ABOUT THIS EXERCISE:
Print each entry word for word without images.

Data items
○ ○ ○ ○ ○

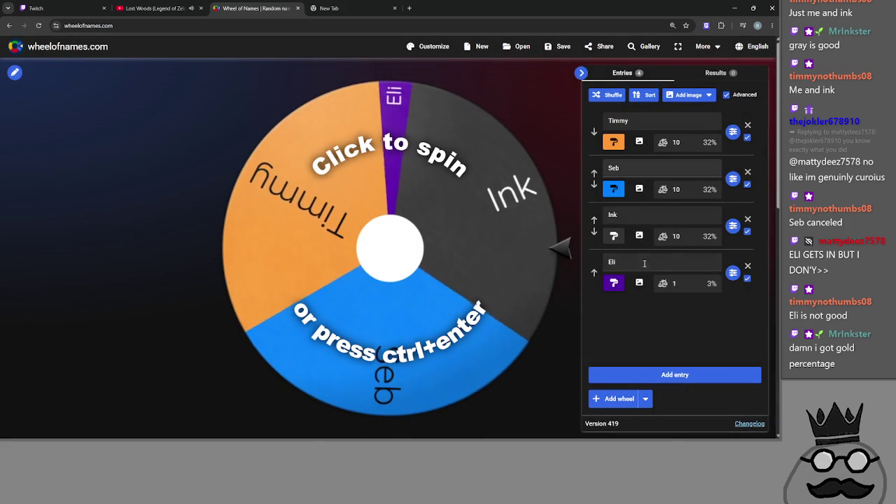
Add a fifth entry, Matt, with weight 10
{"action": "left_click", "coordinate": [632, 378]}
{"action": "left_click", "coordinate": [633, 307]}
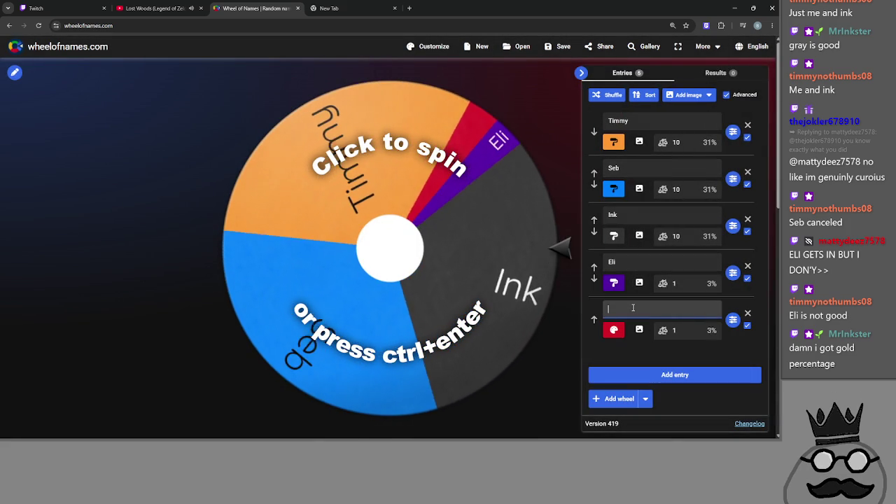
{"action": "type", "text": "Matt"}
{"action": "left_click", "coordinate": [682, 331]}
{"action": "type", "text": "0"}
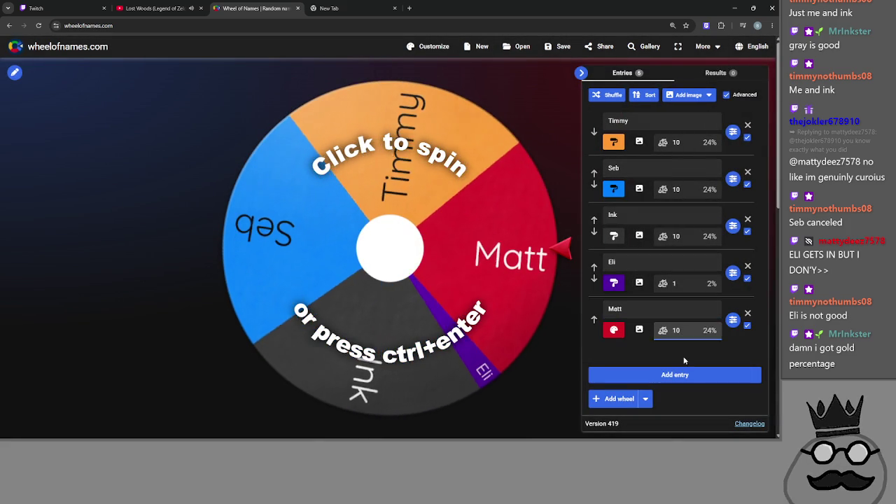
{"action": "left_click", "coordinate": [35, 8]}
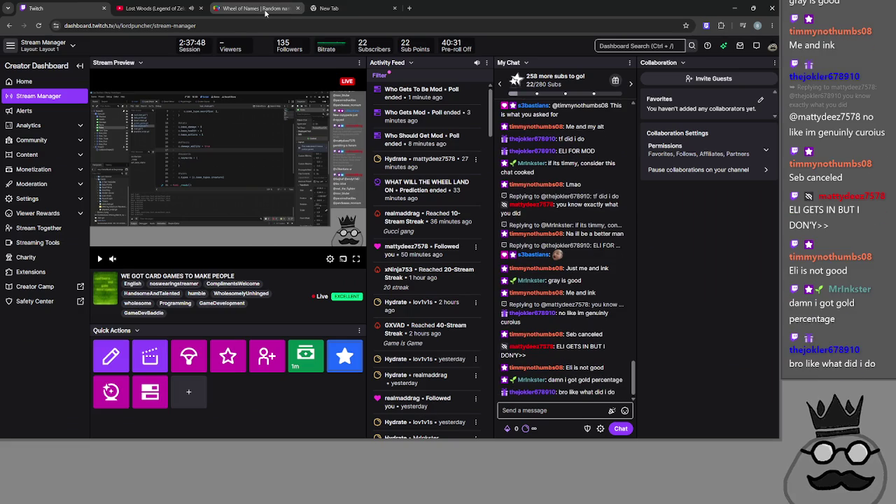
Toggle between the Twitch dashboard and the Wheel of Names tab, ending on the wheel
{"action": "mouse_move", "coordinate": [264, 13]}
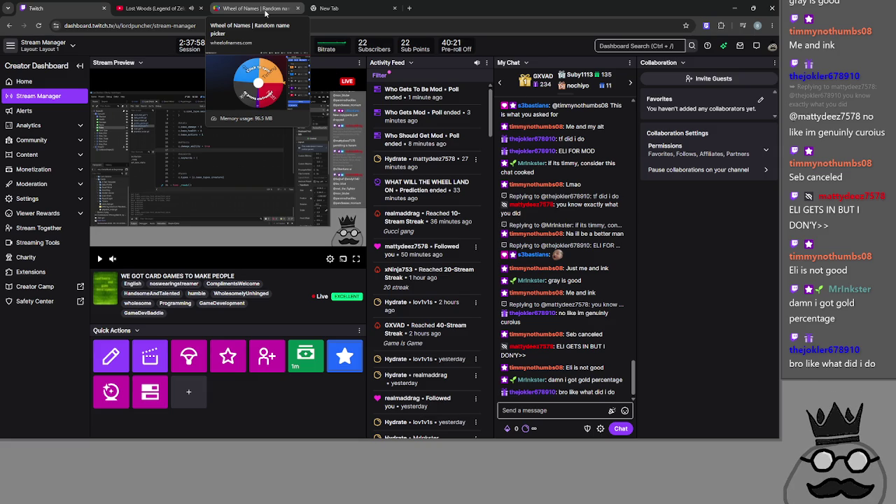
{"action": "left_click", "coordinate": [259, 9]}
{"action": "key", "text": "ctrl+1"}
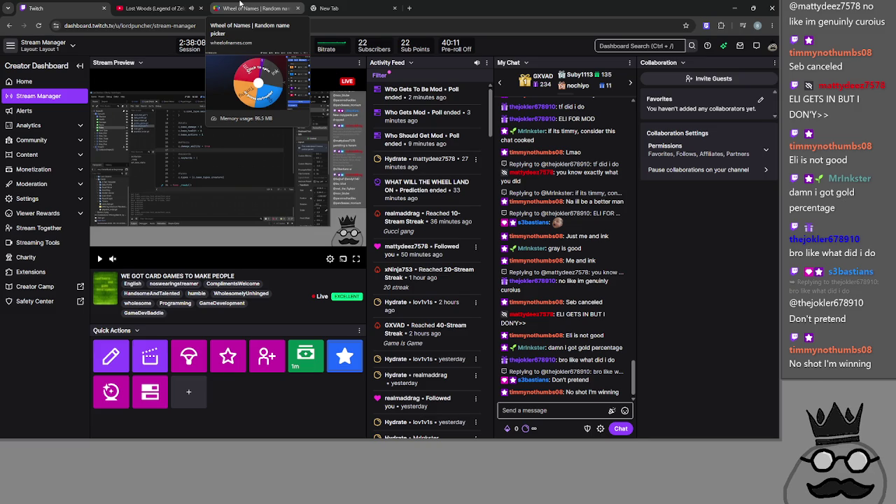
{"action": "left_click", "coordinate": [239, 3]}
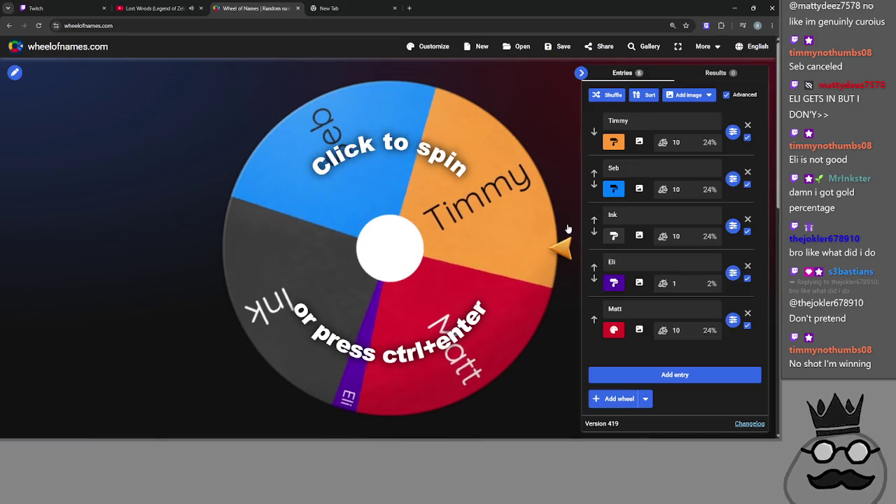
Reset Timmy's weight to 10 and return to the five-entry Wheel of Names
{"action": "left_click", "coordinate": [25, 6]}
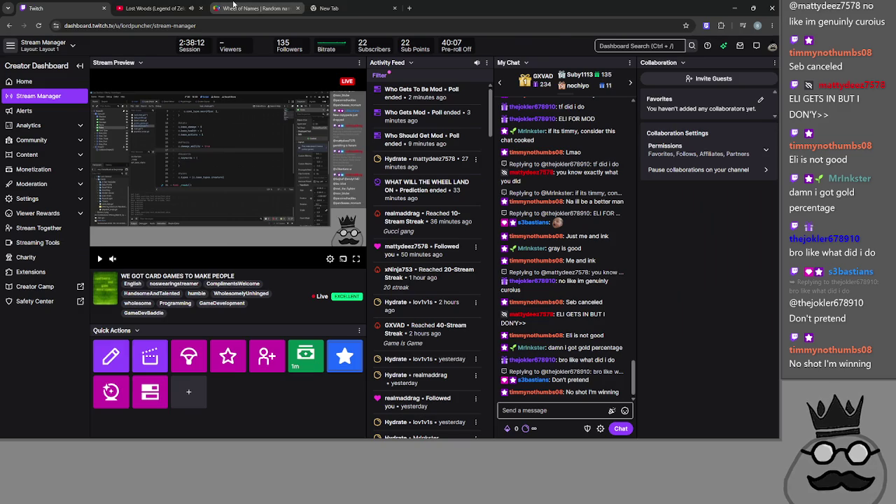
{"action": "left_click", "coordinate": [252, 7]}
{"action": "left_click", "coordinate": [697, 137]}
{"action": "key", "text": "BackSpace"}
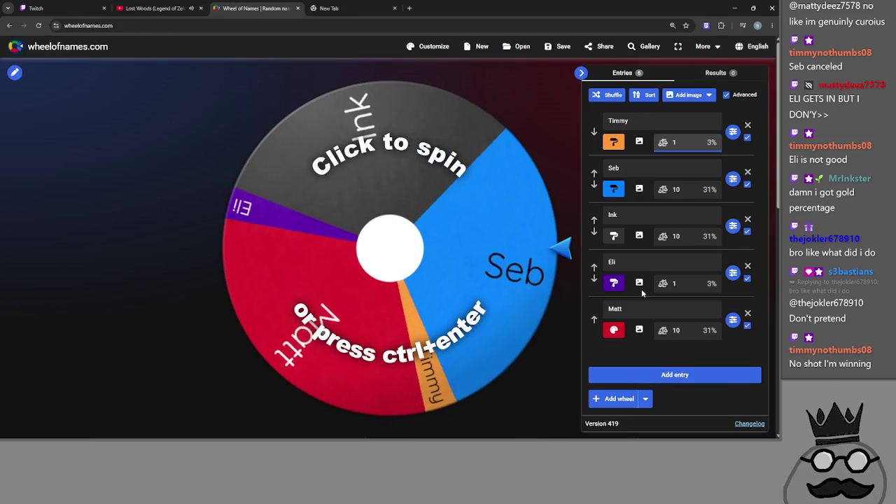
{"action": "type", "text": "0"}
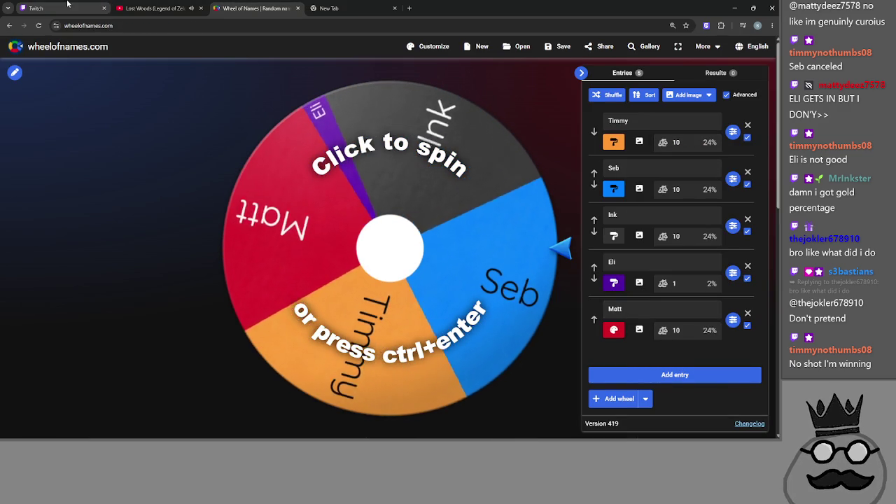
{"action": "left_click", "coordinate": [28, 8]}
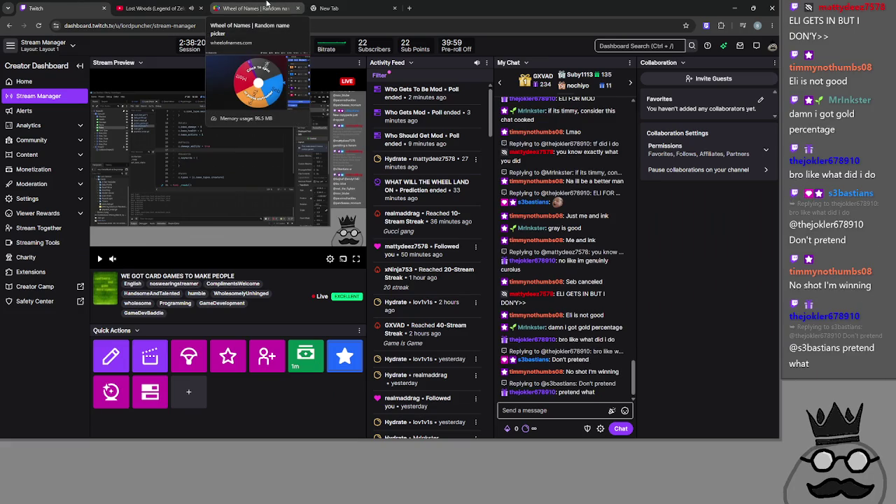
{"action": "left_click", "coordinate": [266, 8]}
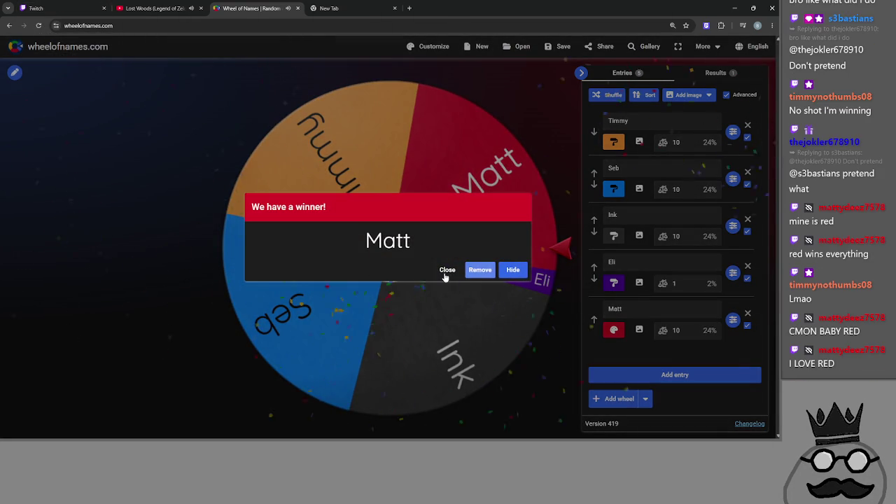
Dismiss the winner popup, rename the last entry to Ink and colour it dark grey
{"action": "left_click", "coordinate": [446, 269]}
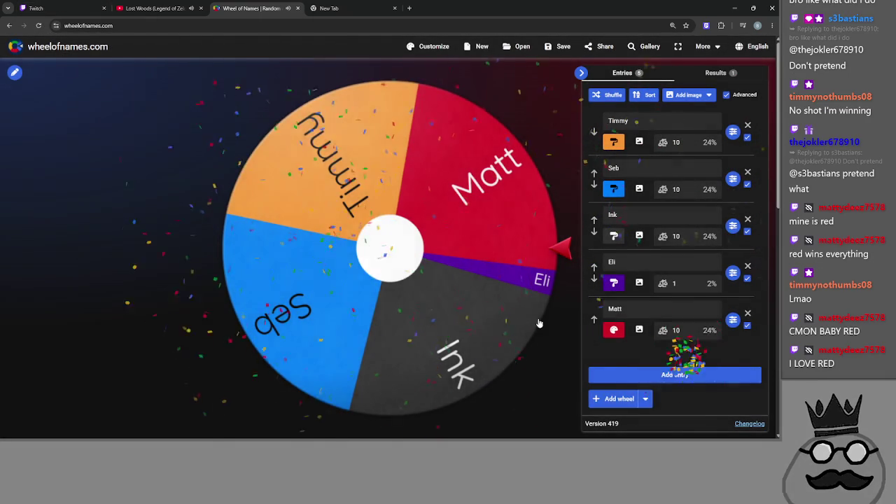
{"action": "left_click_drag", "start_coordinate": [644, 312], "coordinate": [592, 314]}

○ ○ ○ ○ ○

ANSWER TO THIS PROBLEM:
Add a fifth entry, Matt, with weight 10
{"action": "left_click", "coordinate": [632, 378]}
{"action": "left_click", "coordinate": [633, 307]}
{"action": "type", "text": "Matt"}
{"action": "left_click", "coordinate": [682, 331]}
{"action": "type", "text": "0"}
{"action": "left_click", "coordinate": [35, 8]}
Toggle between the Twitch dashboard and the Wheel of Names tab, ending on the wheel
{"action": "mouse_move", "coordinate": [264, 13]}
{"action": "left_click", "coordinate": [259, 9]}
{"action": "key", "text": "ctrl+1"}
{"action": "left_click", "coordinate": [239, 3]}
Reset Timmy's weight to 10 and return to the five-entry Wheel of Names
{"action": "left_click", "coordinate": [25, 6]}
{"action": "left_click", "coordinate": [252, 7]}
{"action": "left_click", "coordinate": [697, 137]}
{"action": "key", "text": "BackSpace"}
{"action": "type", "text": "0"}
{"action": "left_click", "coordinate": [28, 8]}
{"action": "left_click", "coordinate": [266, 8]}
Dismiss the winner popup, rename the last entry to Ink and colour it dark grey
{"action": "left_click", "coordinate": [446, 269]}
{"action": "left_click_drag", "start_coordinate": [644, 312], "coordinate": [592, 314]}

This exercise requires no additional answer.